■ The problem ■
From the line that contains "ring mcp: (1163, 1152)" to the final line of the entries, return every line exactly and leave out all others.

===== Provided records =====

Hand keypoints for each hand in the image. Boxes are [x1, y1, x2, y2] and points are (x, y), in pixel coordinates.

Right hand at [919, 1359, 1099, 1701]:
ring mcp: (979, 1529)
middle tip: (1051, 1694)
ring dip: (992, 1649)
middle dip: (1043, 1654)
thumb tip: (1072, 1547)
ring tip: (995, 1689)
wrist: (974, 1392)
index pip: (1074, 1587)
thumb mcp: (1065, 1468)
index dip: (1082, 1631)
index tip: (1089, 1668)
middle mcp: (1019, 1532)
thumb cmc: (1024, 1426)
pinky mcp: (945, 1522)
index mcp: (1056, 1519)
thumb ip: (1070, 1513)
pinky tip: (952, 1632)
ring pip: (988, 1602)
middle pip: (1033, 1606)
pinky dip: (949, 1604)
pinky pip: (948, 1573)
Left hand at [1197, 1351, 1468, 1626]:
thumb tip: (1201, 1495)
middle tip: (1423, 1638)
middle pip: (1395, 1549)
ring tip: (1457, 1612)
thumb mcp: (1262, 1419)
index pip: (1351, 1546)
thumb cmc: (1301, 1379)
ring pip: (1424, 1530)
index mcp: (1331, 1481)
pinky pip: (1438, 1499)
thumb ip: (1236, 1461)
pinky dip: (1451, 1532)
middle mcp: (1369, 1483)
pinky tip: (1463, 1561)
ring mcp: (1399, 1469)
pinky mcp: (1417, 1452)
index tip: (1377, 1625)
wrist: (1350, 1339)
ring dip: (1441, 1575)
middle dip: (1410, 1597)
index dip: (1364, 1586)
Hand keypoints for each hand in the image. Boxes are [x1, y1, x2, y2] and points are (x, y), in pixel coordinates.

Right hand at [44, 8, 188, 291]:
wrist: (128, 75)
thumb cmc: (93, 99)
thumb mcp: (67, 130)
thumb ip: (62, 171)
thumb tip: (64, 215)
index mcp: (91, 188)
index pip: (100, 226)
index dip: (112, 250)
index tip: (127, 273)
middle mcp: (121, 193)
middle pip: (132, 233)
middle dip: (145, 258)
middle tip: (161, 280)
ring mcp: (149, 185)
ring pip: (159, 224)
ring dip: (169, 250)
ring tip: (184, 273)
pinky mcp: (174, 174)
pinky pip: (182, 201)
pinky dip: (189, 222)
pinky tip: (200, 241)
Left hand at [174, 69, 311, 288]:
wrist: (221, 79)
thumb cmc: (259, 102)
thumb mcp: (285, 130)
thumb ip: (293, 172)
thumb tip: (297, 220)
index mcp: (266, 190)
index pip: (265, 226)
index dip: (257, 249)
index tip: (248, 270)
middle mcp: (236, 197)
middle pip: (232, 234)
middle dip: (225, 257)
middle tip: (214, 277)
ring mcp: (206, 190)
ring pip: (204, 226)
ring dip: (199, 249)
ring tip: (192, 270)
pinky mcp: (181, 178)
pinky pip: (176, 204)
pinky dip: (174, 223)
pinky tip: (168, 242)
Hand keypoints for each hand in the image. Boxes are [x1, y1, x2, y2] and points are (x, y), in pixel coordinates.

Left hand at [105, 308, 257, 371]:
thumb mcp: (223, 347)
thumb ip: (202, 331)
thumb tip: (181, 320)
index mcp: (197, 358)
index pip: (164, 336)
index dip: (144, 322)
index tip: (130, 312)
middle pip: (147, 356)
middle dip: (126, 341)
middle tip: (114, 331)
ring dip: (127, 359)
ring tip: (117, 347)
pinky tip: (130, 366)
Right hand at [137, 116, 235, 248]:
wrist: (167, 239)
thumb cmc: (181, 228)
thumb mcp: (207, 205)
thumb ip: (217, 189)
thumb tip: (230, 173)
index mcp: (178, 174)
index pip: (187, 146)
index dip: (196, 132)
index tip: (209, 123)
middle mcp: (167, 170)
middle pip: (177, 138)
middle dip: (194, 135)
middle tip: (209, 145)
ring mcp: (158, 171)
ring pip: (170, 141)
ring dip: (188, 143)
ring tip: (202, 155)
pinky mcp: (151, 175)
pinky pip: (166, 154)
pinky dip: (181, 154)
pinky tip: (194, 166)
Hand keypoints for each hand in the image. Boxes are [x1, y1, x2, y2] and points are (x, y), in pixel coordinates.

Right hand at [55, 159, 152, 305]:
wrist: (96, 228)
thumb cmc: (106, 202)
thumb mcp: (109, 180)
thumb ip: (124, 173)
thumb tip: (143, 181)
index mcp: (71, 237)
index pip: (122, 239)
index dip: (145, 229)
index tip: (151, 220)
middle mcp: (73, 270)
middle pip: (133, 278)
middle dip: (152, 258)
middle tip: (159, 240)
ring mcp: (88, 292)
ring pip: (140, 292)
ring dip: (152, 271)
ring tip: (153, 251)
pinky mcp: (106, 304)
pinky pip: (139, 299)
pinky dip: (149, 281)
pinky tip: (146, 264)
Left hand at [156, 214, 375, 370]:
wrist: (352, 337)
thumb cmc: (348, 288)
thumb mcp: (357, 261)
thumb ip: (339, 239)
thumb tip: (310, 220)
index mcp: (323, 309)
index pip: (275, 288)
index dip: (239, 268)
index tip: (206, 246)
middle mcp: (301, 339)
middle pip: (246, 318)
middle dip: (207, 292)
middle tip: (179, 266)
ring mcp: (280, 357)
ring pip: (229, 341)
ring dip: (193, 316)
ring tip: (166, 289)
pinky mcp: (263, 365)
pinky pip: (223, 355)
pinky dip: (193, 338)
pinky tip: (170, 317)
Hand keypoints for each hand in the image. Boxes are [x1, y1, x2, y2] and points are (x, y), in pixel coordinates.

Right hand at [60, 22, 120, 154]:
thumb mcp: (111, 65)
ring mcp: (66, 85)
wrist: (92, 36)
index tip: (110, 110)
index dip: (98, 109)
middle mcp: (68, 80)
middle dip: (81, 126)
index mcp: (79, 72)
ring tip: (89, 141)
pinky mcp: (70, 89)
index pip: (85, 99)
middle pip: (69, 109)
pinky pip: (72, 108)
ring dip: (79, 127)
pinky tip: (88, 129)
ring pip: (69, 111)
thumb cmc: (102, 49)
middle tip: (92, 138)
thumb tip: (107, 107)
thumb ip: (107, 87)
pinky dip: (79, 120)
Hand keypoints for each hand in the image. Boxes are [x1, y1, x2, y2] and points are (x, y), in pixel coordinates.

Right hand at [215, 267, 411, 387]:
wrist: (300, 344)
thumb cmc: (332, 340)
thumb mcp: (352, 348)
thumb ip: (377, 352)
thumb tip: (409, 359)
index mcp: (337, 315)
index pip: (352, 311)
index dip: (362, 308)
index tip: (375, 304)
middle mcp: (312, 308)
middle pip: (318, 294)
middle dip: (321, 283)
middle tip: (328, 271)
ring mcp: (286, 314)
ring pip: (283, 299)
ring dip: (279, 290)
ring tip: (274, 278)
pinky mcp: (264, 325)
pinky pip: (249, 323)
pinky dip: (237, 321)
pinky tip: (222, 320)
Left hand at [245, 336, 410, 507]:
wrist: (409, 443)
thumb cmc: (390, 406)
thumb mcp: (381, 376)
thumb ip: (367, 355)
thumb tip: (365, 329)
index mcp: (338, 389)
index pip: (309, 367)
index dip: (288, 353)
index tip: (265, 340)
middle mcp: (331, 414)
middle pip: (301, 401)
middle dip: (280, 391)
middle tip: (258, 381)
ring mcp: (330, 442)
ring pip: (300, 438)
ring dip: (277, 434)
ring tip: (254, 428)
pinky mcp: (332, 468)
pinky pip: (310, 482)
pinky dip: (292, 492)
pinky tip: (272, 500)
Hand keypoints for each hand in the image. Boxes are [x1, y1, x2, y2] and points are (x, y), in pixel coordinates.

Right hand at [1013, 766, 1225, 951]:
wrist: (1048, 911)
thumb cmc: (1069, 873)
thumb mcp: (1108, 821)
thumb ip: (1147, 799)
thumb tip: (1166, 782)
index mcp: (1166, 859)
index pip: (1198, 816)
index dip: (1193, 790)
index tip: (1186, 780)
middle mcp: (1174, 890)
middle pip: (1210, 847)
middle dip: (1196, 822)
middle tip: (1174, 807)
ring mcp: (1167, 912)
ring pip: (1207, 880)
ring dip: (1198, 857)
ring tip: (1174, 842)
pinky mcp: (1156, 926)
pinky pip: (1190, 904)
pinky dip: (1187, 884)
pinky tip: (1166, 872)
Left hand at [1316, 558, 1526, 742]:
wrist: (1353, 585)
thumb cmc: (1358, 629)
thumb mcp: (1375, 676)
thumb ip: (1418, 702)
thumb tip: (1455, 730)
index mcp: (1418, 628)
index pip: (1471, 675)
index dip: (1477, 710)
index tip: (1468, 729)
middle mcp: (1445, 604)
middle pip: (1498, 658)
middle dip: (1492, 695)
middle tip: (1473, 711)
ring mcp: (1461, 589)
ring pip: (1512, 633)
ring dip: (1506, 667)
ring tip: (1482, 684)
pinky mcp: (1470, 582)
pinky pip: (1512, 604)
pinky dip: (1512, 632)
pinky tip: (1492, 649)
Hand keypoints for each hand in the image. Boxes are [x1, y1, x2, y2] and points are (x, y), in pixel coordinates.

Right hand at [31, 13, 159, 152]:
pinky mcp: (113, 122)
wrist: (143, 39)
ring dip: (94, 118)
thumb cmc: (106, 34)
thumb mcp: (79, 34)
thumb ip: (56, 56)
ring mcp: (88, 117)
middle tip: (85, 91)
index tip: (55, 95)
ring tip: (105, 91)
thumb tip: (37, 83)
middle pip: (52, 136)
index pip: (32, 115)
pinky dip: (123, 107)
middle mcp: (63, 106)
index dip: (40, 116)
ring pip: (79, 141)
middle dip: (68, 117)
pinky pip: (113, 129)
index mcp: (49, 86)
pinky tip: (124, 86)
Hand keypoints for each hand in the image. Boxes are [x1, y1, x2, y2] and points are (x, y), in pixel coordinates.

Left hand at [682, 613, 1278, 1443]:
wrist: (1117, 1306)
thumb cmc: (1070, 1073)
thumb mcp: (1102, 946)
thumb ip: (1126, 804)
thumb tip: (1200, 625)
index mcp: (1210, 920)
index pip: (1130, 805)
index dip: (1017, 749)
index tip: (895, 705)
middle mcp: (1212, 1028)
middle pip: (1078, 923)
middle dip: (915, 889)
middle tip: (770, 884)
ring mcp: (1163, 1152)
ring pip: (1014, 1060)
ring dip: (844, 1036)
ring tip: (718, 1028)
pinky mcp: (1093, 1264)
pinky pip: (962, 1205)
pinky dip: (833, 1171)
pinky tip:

=====

■ Worked solution ■
ring mcp: (1163, 1152)
ring pip: (1014, 1060)
ring dip: (844, 1036)
ring tip: (718, 1028)
pinky mcp: (1093, 1264)
pinky pip: (962, 1205)
pinky dip: (833, 1171)
pinky tip:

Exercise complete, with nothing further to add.